Tâches à réaliser:
**A.** D'après le texte sur les recrutements de Meta dans l'IA, quelle somme Mark Zuckerberg aurait-il offerte à Andrew Tulloch pour le faire revenir ?
**B.** Renvoyez à l'identique le passage du texte sur les recrutements de Meta dans l'IA, de « La dernière recrue » à « la presse américaine. ».
**C.** Reprenez le texte sur les recrutements de Meta dans l'IA et poursuivez-le à partir de sa dernière phrase.

Texte fourni:
——

Une stratégie qui entraîne la chute du cours de Bourse de Meta
La plus grosse prise demeure Alexandr Wang , 28 ans, qui dirige le MSL. Le milliardaire n’a pas hésité à débourser 14 milliards de dollars pour une participation dans sa start-up, désormais valorisée 29 milliards. Entièrement voué à sa tâche, celui-ci ne souhaite pas fonder de famille dans un futur proche. Il est plutôt du genre à attendre que les interfaces cerveau-ordinateur soient plus avancées. Selon lui, les enfants qui naîtront avec ces interfaces « apprendront à les utiliser de manière absolument incroyable ! »
« En réduisant la taille de notre équipe, moins de conversations seront nécessaires pour prendre une décision », Alexandr Wang, directeur du Machine Superintelligence Labs.
Zuckerberg a aussi convaincu deux autres stars de la Valley de le rejoindre : Nat Friedman, ancien directeur général de Github , la plateforme de développeurs détenue par Microsoft, et Daniel Gross, fondateur d’une start-up dans l’IA, en contrepartie d’un investissement conséquent, mais minoritaire, dans le fonds C2 Investments créé par les deux hommes.
La dernière recrue en date, annoncée mi-novembre après des mois de tractations, est Andrew Tulloch, un ancien d’OpenAI et aussi de Fair, auquel Mark Zuckerberg a offert un pont d’or pour qu’il revienne au bercail : 1,5 milliard de dollars, selon la presse américaine.
Au total, selon The Wall Street Journal, Meta a débauché plus de vingt chercheurs et ingénieurs d’OpenAI, au moins treize de Google, trois d’Apple, trois de xAI, la société fondée par Elon Musk et deux d’Anthropic. « Cela crée beaucoup de tension sur le campus , raconte Julien Codorniou , ancien dirigeant du groupe, aujourd’hui investisseur chez 20VC Fund. Lorsque Facebook a racheté WhatsApp, il y avait vingt personnes au siège qui valaient chacune 300 millions de dollars, et tout le monde se demandait s’ils étaient vraiment meilleurs que le reste d’entre nous. » De fait, plusieurs cadres de l’ancienne organisation spécialisée sur l’IA ont quitté le groupe ces derniers mois.

——

Données brutes:
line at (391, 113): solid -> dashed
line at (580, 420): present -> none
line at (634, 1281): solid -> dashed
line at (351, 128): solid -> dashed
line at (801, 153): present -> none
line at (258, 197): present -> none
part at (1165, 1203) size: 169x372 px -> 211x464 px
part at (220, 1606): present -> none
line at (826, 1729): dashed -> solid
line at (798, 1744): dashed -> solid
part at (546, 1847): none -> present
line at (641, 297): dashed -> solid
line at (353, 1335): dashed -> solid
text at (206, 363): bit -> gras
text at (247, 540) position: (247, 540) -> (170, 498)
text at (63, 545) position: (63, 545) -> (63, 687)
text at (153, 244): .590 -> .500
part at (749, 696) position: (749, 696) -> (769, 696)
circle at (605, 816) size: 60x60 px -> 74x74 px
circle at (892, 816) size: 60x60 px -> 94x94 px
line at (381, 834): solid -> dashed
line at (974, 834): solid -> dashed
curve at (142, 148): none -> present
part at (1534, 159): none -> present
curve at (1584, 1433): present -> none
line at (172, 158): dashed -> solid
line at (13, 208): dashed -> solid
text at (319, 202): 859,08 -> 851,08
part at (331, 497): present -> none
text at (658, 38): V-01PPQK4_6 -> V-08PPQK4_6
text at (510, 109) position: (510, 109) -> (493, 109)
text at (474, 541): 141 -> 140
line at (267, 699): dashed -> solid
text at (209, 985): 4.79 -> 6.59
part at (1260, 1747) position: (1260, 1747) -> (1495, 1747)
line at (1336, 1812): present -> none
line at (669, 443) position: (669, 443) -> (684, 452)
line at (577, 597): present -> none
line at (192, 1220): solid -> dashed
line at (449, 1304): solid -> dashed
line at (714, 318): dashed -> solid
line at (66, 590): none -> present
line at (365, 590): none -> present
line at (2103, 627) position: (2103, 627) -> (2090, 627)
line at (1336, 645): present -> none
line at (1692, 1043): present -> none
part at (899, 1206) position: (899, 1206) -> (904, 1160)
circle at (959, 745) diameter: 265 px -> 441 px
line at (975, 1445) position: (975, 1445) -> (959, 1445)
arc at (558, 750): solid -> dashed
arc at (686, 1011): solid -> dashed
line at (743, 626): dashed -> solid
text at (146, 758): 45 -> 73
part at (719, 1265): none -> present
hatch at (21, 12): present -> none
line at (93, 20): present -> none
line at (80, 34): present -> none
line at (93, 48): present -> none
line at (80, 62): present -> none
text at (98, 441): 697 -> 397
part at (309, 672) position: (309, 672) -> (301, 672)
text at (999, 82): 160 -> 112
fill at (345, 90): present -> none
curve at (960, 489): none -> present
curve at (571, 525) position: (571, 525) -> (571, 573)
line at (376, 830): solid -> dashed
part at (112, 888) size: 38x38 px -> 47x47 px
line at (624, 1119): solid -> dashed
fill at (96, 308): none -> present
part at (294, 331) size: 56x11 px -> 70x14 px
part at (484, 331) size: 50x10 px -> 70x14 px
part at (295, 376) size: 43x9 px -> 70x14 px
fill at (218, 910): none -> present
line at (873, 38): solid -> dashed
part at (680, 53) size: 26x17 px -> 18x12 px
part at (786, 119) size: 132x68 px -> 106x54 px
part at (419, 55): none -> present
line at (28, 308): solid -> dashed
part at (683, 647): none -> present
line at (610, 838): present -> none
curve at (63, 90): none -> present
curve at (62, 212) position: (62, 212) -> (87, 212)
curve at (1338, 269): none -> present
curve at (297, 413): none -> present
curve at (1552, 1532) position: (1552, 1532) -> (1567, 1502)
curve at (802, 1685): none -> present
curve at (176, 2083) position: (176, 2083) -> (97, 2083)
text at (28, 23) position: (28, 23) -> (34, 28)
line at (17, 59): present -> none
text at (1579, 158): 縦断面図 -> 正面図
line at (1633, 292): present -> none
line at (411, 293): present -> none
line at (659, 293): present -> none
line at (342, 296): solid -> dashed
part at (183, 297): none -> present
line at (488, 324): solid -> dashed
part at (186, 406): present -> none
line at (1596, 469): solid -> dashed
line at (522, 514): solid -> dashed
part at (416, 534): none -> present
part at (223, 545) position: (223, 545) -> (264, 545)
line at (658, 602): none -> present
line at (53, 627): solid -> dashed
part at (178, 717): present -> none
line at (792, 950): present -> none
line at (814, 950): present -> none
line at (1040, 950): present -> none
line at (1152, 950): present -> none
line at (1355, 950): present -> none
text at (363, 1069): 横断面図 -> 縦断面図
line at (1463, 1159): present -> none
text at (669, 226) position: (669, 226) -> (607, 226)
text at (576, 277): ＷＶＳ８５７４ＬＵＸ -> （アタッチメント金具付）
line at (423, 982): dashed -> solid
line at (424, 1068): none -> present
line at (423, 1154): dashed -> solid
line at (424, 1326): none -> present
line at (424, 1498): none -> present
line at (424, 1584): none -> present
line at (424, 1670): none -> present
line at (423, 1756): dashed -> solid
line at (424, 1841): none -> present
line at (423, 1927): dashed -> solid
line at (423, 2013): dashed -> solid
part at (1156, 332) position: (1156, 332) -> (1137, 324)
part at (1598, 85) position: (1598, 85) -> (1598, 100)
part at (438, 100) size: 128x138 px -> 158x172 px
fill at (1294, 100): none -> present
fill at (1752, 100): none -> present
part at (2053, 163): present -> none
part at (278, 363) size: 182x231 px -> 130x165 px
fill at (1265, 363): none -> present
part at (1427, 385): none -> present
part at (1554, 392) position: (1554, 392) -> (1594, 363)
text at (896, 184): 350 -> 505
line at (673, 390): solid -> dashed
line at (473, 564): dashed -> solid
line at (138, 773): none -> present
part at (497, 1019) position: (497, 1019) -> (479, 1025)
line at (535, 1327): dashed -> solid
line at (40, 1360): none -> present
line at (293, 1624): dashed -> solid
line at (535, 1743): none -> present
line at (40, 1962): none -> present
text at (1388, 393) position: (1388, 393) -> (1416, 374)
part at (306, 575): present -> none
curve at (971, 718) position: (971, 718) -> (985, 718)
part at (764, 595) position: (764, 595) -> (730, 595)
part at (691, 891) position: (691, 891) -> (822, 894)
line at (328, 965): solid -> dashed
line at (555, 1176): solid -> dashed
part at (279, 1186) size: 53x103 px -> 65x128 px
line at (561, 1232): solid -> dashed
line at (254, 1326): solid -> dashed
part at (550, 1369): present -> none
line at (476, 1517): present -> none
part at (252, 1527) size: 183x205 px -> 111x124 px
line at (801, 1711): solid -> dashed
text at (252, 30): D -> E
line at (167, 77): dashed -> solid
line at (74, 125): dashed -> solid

——

Réponses par tâche:
**A.** 1,5 milliard de dollars, selon la presse américaine.

**B.**
La dernière recrue en date, annoncée mi-novembre après des mois de tractations, est Andrew Tulloch, un ancien d’OpenAI et aussi de Fair, auquel Mark Zuckerberg a offert un pont d’or pour qu’il revienne au bercail : 1,5 milliard de dollars, selon la presse américaine.

**C.**
Loin de rassurer les marchés, cette stratégie a entraîné la chute du cours de Bourse de Meta, qui a reculé de 15 % en un mois. Pour tenter d’apaiser les craintes, le groupe a annoncé le départ de 600 collaborateurs de sa division IA, en octobre. « En réduisant la taille de notre équipe, moins de conversations seront nécessaires pour prendre une décision » , explique le pragmatique Alexandr Wang. Chez Meta, la page Yann Le Cun semble définitivement tournée.
Les nouvelles frontières d’un World Model
Telles qu’elles sont conçues aujourd’hui, les intelligences artificielles génératives n’ont pas plus de jugeote qu’un chat domestique. Et encore, le chat est souvent plus malin. Yann Le Cun le répète en toute occasion : les IA actuelles, bâties à partir de grands modèles linguistiques, les fameux LLM, ne dépasseront jamais l’intelligence humaine. Ces algorithmes se nourrissent exclusivement de données écrites et ne font que prédire le mot suivant dans un texte.
Pour le scientifique, il faut renverser la table. Une IA générale, comme celle de Hal, le supercalculateur de 2001, l’Odyssée de l’espace, ne verra le jour que grâce à un nouveau paradigme, un World Model, ou modèle de monde, fonctionnant comme le cerveau d’un bébé animal. Il peut comprendre visuellement une scène, mais aussi en déduire les conséquences et prendre des initiatives. Et Yann Le Cun rabat l’enthousiasme des plus technophiles : même en suivant cette nouvelle voie, il faudra des décennies avant que l’IA supplante l’homme.